Not a lot of international travel has been going on recently – and it looks likely that there still won't be much for some time. Unsurprisingly, this has sent the share prices of the 2 airports listed on the ASX plummeting.
Sydney Airport Holdings Pty Ltd (ASX: SYD) and Auckland International Airport Limited (ASX: AIA) have both shed a little over 40% of their value so far in 2020, and are now trading at or near 52-week lows. But with both their share prices now trading sideways for a few days, it appears as though most of the deleterious impacts from the coronavirus may already be priced in.
In an announcement to the market on Monday, Sydney Airport stated that in total it had around $2 billion of available funds to see it through the current crisis, and it was eliminating any discretionary spending and delaying planned capital expenditure.
Auckland Airport has made similar announcements regarding cutting operating costs and capital expenditure and was even forced to suspend its earnings guidance and cancel its interim dividend. These are extraordinary steps for a company to take, but in the face of an unprecedented crisis they are necessary to keep the business alive.
With the world going into ever-tighter lockdown restrictions, the travel and tourism industry has taken a significant hit. Travel agents and booking services like Flight Centre Travel Group Ltd (ASX: FLT) and Webjet Limited (ASX: WEB) have seen their share prices plummet by well over 70% so far this year, and both are currently suspended from trading.
Webjet is attempting to organise a capital raise, while Flight Centre management have asked the ASX for time to consider how they will respond to the quickly escalating crisis, particularly in the wake of the news that Qantas Airways Limited (ASX: QAN) was standing down 20,000 of its staff.

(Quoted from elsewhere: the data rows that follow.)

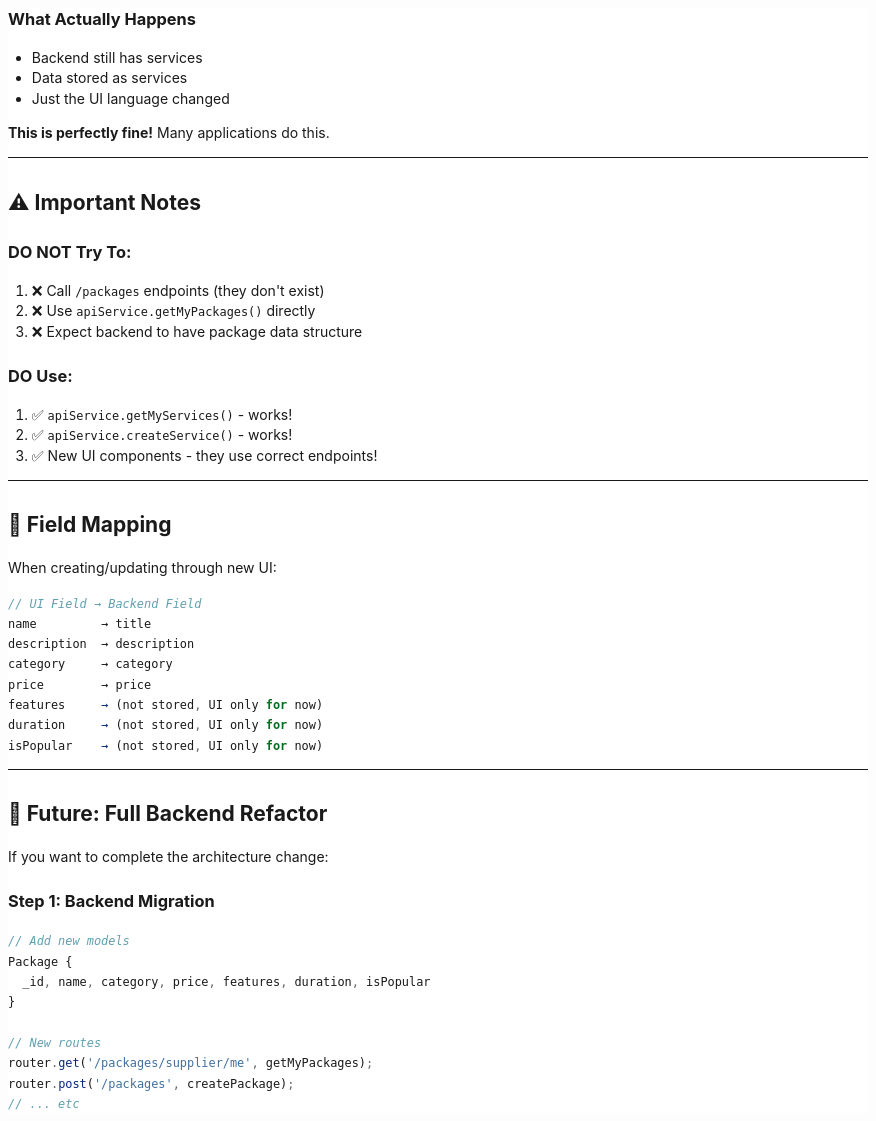 ### What Actually Happens
- Backend still has services
- Data stored as services
- Just the UI language changed

**This is perfectly fine!** Many applications do this.

---

## ⚠️ Important Notes

### DO NOT Try To:
1. ❌ Call `/packages` endpoints (they don't exist)
2. ❌ Use `apiService.getMyPackages()` directly
3. ❌ Expect backend to have package data structure

### DO Use:
1. ✅ `apiService.getMyServices()` - works!
2. ✅ `apiService.createService()` - works!
3. ✅ New UI components - they use correct endpoints!

---

## 📝 Field Mapping

When creating/updating through new UI:

```typescript
// UI Field → Backend Field
name         → title
description  → description
category     → category
price        → price
features     → (not stored, UI only for now)
duration     → (not stored, UI only for now)
isPopular    → (not stored, UI only for now)
```

---

## 🔮 Future: Full Backend Refactor

If you want to complete the architecture change:

### Step 1: Backend Migration
```javascript
// Add new models
Package {
  _id, name, category, price, features, duration, isPopular
}

// New routes
router.get('/packages/supplier/me', getMyPackages);
router.post('/packages', createPackage);
// ... etc
```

However, key pieces of infrastructure, like airports, are necessities. Recommending an investment in airports given the current climate is obviously risky. But for investors seeking out undervalued companies in the current downturn, they could be strong long-term plays.
There's no hiding the fact that the recovery process from the pandemic may drag out for years. However, both airports were growing strongly prior to the spread of coronavirus, and there could be a strong rebound in travel once restrictions are loosened – first in domestic travel and eventually in international travel.
For FY19, Sydney Airport had seen an increase in revenues of 3.5% to a little over $1.6 billion, while EBITDA (excluding some expenses relating to restructuring and redundancies) was up 4% to over $1.3 billion. For the 6 months ended 31 December 2019, Auckland Airport reported a 1.1% increase in revenues over the prior comparative period to NZ$374.7 million.
Foolish takeaway
With further travel restrictions announced by the Federal Government overnight, this is going to be an incredibly tough time for airports like Sydney and Auckland. However, they are vital pieces of infrastructure that will continue to be required once the effects of the pandemic decline.
In normal circumstances, these sorts of investments act almost like fixed income, providing stable cash flows in the form of generous dividends. Obviously 2020 is panning out to be an extraordinary year, and an incredibly tough one for individuals and businesses across the globe. However, once normality is restored and domestic and international passengers are travelling freely again, dividend yields for those who invested at the bottom of markets like this will be astronomical.
We may not be at the bottom yet – but it's still worth keeping an eye out for potential sources of value in these volatile times.